BEGIN Source information
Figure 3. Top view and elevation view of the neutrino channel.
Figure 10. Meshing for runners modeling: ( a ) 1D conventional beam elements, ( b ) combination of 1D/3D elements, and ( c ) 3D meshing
END Source information
BEGIN Source information
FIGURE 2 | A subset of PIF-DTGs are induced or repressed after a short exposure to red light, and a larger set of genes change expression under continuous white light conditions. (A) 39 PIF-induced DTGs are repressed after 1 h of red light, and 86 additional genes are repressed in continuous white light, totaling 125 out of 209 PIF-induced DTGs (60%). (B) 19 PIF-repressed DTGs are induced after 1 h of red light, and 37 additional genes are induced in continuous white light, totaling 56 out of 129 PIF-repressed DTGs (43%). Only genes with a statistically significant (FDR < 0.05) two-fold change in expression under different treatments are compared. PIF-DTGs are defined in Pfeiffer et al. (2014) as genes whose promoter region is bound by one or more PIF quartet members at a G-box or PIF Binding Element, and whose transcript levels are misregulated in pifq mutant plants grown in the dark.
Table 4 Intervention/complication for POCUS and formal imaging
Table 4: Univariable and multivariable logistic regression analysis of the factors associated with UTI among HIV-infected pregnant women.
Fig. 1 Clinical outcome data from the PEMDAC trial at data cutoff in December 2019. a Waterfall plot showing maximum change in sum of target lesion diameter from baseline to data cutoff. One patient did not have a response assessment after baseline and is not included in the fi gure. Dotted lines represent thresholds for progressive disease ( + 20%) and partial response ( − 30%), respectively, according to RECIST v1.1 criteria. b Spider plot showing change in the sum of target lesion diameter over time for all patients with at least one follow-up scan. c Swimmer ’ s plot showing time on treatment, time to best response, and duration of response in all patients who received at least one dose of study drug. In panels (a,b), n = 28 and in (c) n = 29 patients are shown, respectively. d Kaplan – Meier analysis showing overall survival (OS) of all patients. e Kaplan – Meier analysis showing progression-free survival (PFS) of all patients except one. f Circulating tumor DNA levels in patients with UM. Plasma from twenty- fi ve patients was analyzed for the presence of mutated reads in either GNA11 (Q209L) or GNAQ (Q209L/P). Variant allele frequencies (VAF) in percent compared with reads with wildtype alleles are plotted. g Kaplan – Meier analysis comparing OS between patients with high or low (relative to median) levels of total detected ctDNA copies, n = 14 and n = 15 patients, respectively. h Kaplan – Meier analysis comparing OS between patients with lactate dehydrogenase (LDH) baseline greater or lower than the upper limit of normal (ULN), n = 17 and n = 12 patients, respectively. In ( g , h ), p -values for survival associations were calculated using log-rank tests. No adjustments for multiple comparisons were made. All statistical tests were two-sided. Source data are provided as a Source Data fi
END Source information
BEGIN Source information
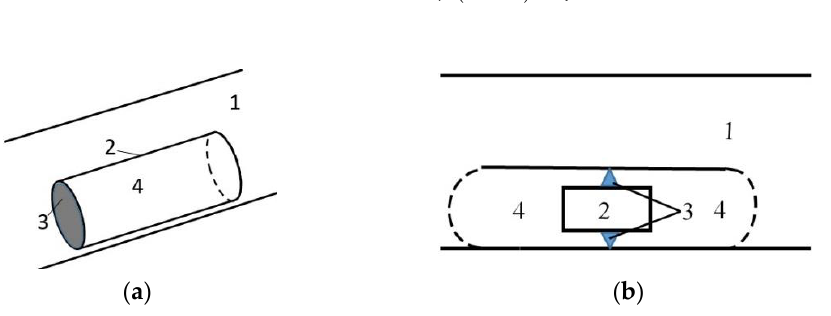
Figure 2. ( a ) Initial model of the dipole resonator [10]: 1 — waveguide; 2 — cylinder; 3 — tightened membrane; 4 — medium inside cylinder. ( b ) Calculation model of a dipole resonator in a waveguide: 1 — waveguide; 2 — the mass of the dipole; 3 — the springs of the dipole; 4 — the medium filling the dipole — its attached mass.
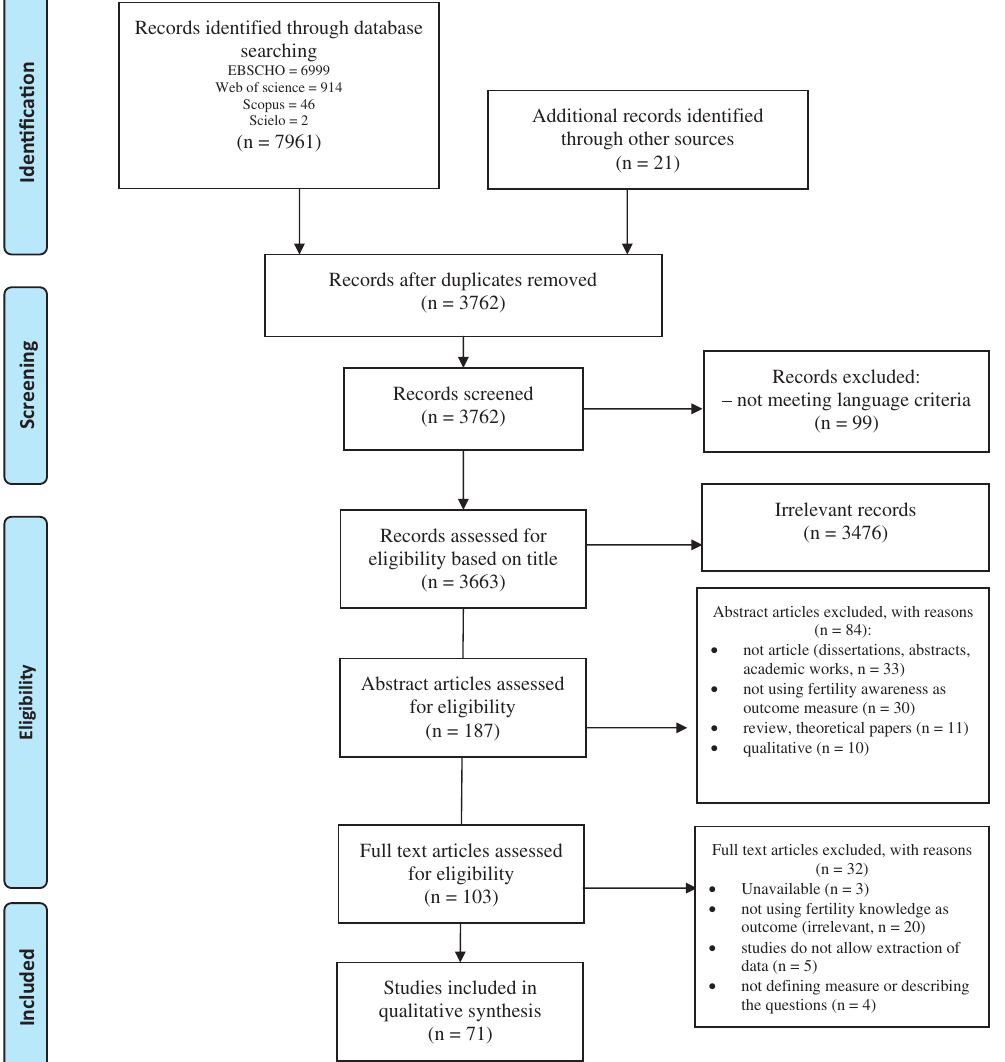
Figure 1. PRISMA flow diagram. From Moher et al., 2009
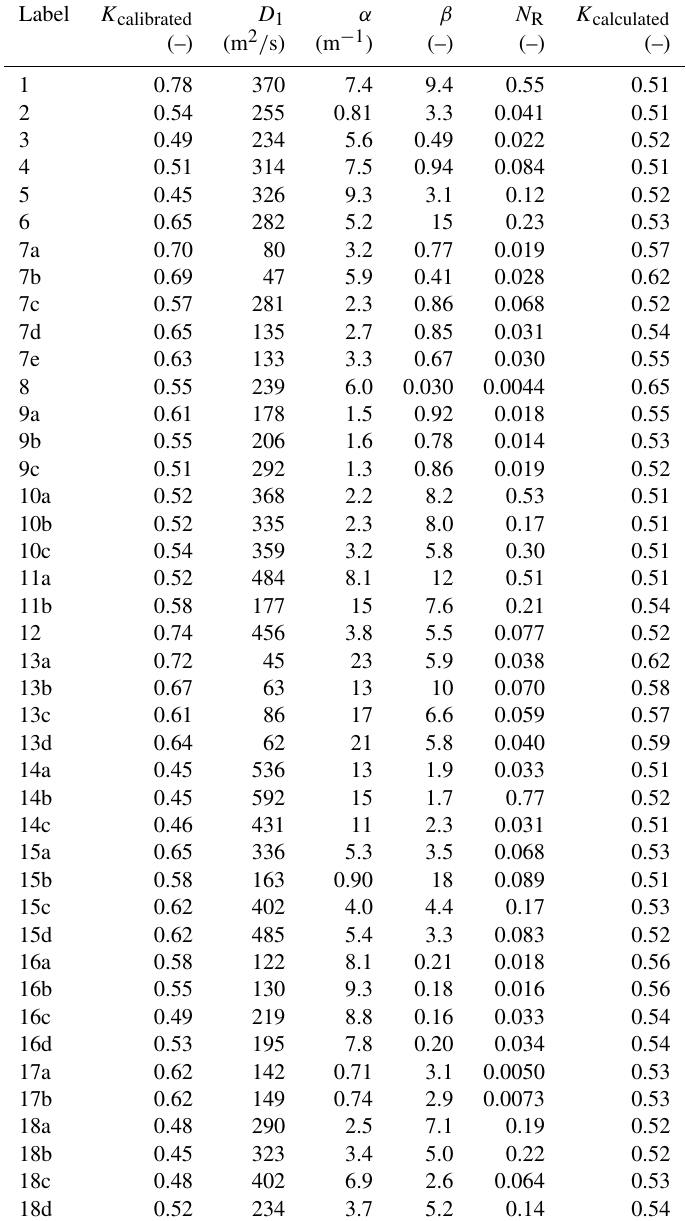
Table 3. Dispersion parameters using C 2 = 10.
END Source information
* _Exercise brief_: Work out how many lines of the records contain the word "Table", and give only that number.

* _Answer space_: 3